POINT BREAK di Ericson Core, 2016

Di : Sherry

1 Feb 2016 | Accredito Cinema, cinema

Nell’epoca di YouTube chiunque può godere di qualche minuto di celebrità, ma la fama accompagna in modo decisamente più persistente le persone in grado di stupire, affascinare e divertire con le proprie imprese. È in questo modo che Utha (Luke Bracey), giovane e intrepido amante del motocross, conquista il successo: facoltosi sponsor finanziano le sue incredibili gesta ad alto rischio. Nonostante Utha sia assolutamente appagato e pagato per fare ciò che desidera, la sua vita viene sconvolta da un tragico incidente che lo spinge a tentare l’ingresso nel Federal Bureau of Investigation (FBI).

Per farsi strada in un contesto lavorativo fortemente scettico di fronte al suo curriculum vitae, Utha si concentra sul complesso caso di una banda di ladri, guidata da Bodhi (Edgar Ramirez), che realizza delle “spettacolari” rapine.

“L’unica legge che conta è quella di gravità”: in questa frase può riassumersi l’ideologia di cui Bodhi, il leader di un gruppo di amanti degli sport estremi, si fa portatore. Seguendo le orme di Ozaki, ideatore di otto prove in cui ci si incontra/scontra con le forze della natura, Bodhi vuole scuotere le coscienze al fine di ripristinare un equilibrio tra uomo e natura ormai alterato dalla convinzione del primo di poter dominare, con i propri schemi e le proprie leggi, la seconda.

Point break di Ericson Core è il remake dell’omonimo film del 1991 diretto da Kathryn Bigelow e interpretato da Keanu Reeves e da Patrick Swayze, dal quale però si differenzia per una diversa connotazione psicologica dei protagonisti. Gli elementi di novità inseriti nella trama, tuttavia, sono poco convincenti e non fanno altro che rendere più oscure e incomprensibili le ragioni che stanno alla base delle azioni dei vari personaggi.
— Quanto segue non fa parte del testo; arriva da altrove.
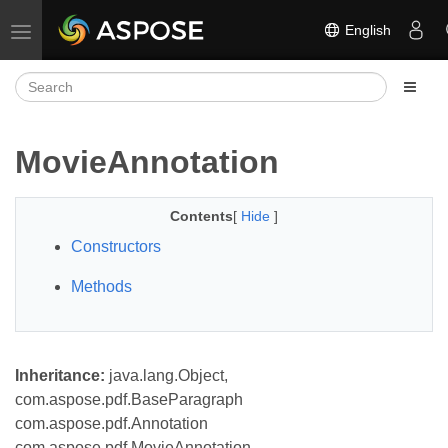
English
Toggle navigation
MovieAnnotation
Contents
[
Hide
]
Constructors
Methods
Inheritance:
java.lang.Object,
com.aspose.pdf.BaseParagraph
com.aspose.pdf.Annotation
com.aspose.pdf.MovieAnnotation,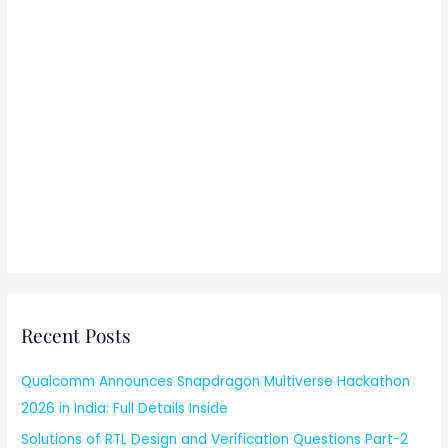
Recent Posts
Qualcomm Announces Snapdragon Multiverse Hackathon
2026 in India: Full Details Inside
Solutions of RTL Design and Verification Questions Part-2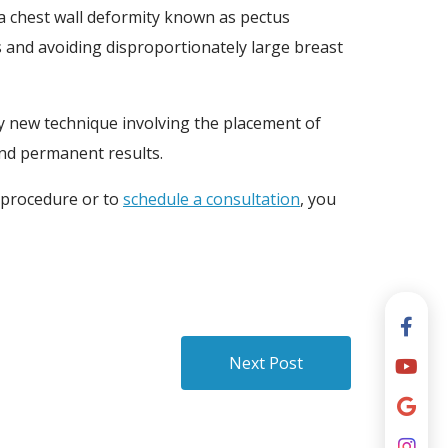
 a chest wall deformity known as pectus
s and avoiding disproportionately large breast
y new technique involving the placement of
 and permanent results.
 procedure or to
schedule a consultation
, you
Next Post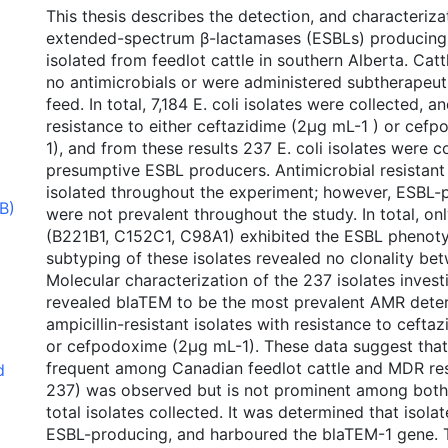
This thesis describes the detection, and characteriza
extended-spectrum β-lactamases (ESBLs) producing 
isolated from feedlot cattle in southern Alberta. Catt
no antimicrobials or were administered subtherapeuti
feed. In total, 7,184 E. coli isolates were collected, 
resistance to either ceftazidime (2μg mL-1 ) or cef
1), and from these results 237 E. coli isolates were 
presumptive ESBL producers. Antimicrobial resistant
isolated throughout the experiment; however, ESBL-p
B)
were not prevalent throughout the study. In total, onl
(B221B1, C152C1, C98A1) exhibited the ESBL phenoty
subtyping of these isolates revealed no clonality bet
Molecular characterization of the 237 isolates invest
revealed blaTEM to be the most prevalent AMR dete
ampicillin-resistant isolates with resistance to cefta
or cefpodoxime (2μg mL-1). These data suggest that
frequent among Canadian feedlot cattle and MDR res
d
237) was observed but is not prominent among both
total isolates collected. It was determined that isol
ESBL-producing, and harboured the blaTEM-1 gene. 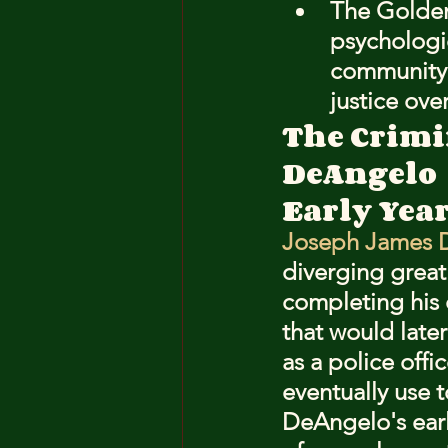
The Golden 
psychologic
community s
justice ov
The Crimi
DeAngelo
Early Year
Joseph James D
diverging greatl
completing his 
that would later
as a police offi
eventually use 
DeAngelo's earl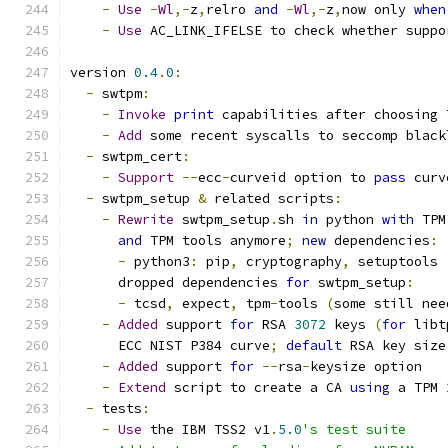
-
Use
-
Wl
,-
z
,
relro 
and
-
Wl
,-
z
,
now only 
when
-
Use
 AC_LINK_IFELSE to check whether suppo
version 
0.4
.
0
:
-
 swtpm
:
-
Invoke
print
 capabilities after choosing 
-
Add
 some recent syscalls to seccomp black
-
 swtpm_cert
:
-
Support
--
ecc
-
curveid option to 
pass
 curv
-
 swtpm_setup 
&
 related scripts
:
-
Rewrite
 swtpm_setup
.
sh 
in
 python 
with
 TPM
and
 TPM tools anymore
;
new
 dependencies
:
-
 python3
:
 pip
,
 cryptography
,
 setuptools
      dropped dependencies 
for
 swtpm_setup
:
-
 tcsd
,
 expect
,
 tpm
-
tools 
(
some still nee
-
Added
 support 
for
 RSA 
3072
 keys 
(
for
 libt
      ECC NIST P384 curve
;
default
 RSA key size
-
Added
 support 
for
--
rsa
-
keysize option
-
Extend
 script to create a CA 
using
 a TPM 
-
 tests
:
-
Use
 the IBM TSS2 v1
.
5.0
's test suite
La pellicola del 2016, inoltre, concentrandosi principalmente sul legame che si instaura tra Utha e Bodhi, lascia piuttosto ai margini sia il rapporto con il più anziano ed esperto collega Pappas sia la breve liaison amorosa con la figlia adottiva del “maestro” Ozaki.
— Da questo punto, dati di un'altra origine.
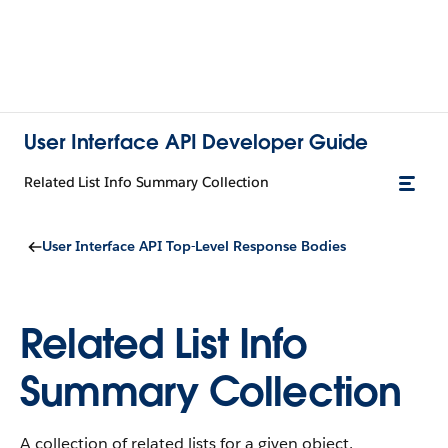
User Interface API Developer Guide
Related List Info Summary Collection
User Interface API Top-Level Response Bodies
Related List Info
Summary Collection
A collection of related lists for a given object.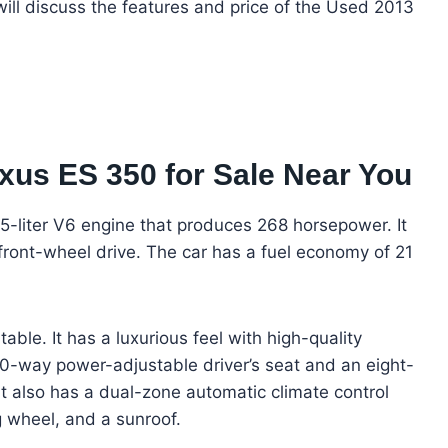
 will discuss the features and price of the Used 2013
xus ES 350 for Sale Near You
5-liter V6 engine that produces 268 horsepower. It
ront-wheel drive. The car has a fuel economy of 21
able. It has a luxurious feel with high-quality
10-way power-adjustable driver’s seat and an eight-
t also has a dual-zone automatic climate control
g wheel, and a sunroof.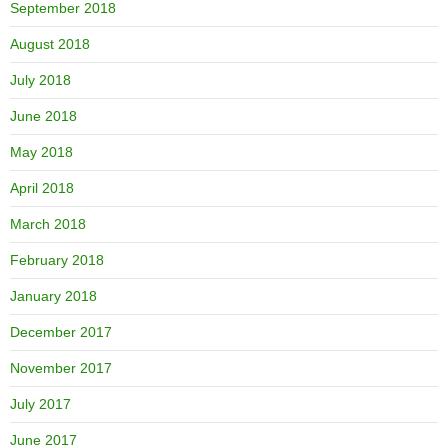
September 2018
August 2018
July 2018
June 2018
May 2018
April 2018
March 2018
February 2018
January 2018
December 2017
November 2017
July 2017
June 2017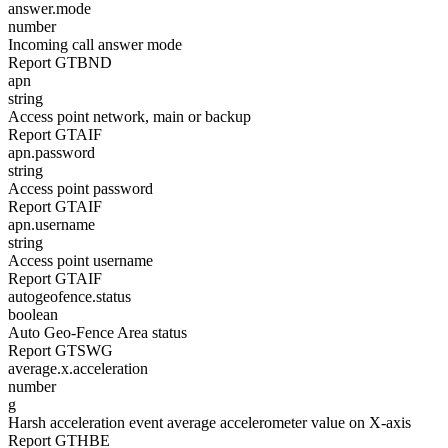
answer.mode
number
Incoming call answer mode
Report GTBND
apn
string
Access point network, main or backup
Report GTAIF
apn.password
string
Access point password
Report GTAIF
apn.username
string
Access point username
Report GTAIF
autogeofence.status
boolean
Auto Geo-Fence Area status
Report GTSWG
average.x.acceleration
number
g
Harsh acceleration event average accelerometer value on X-axis
Report GTHBE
Unica nota realmente positiva, pertanto, è da rintracciarsi nelle imprese al cardiopalma affrontate dagli aitanti ed avvenenti attori che lasciano lo spettatore con il fiato sospeso e che rendono del tutto accessori se non superflui quei pochi dialoghi, scontati e a tratti insignificanti, che fanno della sceneggiatura un elemento quasi inesistente.

Rimane da chiedersi, dunque, se valga la pena vedere un remake che sminuisce il valore della lotta ambientalista, usandola come bandiera per nascondere l’inconsistenza degli obiettivi perseguiti dai protagonisti. In ultima analisi, il confronto tra le due pellicole va a tutto svantaggio del remake che si rivela un tentativo di giustapporre a un film d’azione, che se lasciato tale avrebbe trovato una sua ragion d’essere, un’ideologia ambientalista affrontata in modo maldestro e superficiale.